What the task requires -
The expected answer is every line from the material below that has the word "Silkscreen".

Data -

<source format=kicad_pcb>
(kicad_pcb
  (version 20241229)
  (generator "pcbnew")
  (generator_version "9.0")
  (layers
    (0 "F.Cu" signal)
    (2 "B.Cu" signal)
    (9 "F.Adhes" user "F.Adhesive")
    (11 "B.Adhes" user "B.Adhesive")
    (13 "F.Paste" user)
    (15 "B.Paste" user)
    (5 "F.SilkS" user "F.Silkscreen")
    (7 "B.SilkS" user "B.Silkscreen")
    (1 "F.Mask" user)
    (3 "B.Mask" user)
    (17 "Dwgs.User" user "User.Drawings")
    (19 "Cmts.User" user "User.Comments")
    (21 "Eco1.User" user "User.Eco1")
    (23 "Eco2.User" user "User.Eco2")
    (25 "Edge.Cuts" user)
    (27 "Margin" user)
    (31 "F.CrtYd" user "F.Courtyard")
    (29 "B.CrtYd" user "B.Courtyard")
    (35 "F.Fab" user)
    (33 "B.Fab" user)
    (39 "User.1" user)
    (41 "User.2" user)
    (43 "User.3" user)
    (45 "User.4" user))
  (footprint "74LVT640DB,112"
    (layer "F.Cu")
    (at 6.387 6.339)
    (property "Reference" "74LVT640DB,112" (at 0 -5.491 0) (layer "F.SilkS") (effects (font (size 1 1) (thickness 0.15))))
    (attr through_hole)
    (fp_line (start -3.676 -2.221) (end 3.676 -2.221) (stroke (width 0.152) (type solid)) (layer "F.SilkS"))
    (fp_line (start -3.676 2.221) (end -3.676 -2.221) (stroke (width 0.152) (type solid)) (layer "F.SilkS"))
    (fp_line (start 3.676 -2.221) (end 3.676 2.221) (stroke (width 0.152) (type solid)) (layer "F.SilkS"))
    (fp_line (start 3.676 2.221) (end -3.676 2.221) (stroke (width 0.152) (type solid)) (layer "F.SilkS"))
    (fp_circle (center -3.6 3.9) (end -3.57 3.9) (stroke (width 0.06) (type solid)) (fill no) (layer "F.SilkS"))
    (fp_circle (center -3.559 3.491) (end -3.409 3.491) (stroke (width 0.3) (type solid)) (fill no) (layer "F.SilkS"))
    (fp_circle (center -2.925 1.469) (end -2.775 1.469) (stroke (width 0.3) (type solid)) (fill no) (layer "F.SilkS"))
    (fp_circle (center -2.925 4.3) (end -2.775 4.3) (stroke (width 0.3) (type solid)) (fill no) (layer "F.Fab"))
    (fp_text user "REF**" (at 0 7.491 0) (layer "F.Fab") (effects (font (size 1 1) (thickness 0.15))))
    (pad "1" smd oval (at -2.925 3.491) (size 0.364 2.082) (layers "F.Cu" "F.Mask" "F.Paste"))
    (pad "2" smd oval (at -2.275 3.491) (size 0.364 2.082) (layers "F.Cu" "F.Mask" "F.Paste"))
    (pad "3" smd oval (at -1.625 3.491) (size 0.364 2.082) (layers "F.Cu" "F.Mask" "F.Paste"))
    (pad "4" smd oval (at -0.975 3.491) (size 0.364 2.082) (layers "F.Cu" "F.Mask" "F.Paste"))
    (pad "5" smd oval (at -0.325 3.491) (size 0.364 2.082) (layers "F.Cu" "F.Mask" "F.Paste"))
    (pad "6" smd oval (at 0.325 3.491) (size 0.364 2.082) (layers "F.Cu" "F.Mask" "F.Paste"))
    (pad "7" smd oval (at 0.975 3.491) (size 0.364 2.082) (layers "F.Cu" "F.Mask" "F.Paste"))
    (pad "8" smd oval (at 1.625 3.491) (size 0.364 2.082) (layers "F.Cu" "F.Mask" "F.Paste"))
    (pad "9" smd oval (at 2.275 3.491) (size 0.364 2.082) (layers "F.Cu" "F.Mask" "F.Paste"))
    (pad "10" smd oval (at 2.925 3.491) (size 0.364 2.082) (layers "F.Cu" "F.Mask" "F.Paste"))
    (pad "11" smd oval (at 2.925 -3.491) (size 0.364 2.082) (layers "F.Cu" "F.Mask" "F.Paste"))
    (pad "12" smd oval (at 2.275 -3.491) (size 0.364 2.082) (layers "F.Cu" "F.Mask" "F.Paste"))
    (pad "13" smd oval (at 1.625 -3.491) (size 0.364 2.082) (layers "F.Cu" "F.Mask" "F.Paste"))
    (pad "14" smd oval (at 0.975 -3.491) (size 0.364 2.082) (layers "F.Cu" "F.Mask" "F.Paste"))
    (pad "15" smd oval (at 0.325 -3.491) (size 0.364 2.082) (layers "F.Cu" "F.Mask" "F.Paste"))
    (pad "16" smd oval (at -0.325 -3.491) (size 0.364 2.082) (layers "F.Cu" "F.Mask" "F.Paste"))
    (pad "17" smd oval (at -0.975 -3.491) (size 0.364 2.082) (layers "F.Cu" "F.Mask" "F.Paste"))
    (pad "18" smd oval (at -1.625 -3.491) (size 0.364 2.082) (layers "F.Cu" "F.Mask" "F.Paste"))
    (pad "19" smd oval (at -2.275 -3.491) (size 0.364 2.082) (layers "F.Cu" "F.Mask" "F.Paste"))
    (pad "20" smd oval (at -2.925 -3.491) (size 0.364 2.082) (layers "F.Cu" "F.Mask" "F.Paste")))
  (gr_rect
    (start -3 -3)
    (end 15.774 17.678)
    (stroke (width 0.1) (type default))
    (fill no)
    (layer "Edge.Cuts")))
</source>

Written answer -
    (5 "F.SilkS" user "F.Silkscreen")
    (7 "B.SilkS" user "B.Silkscreen")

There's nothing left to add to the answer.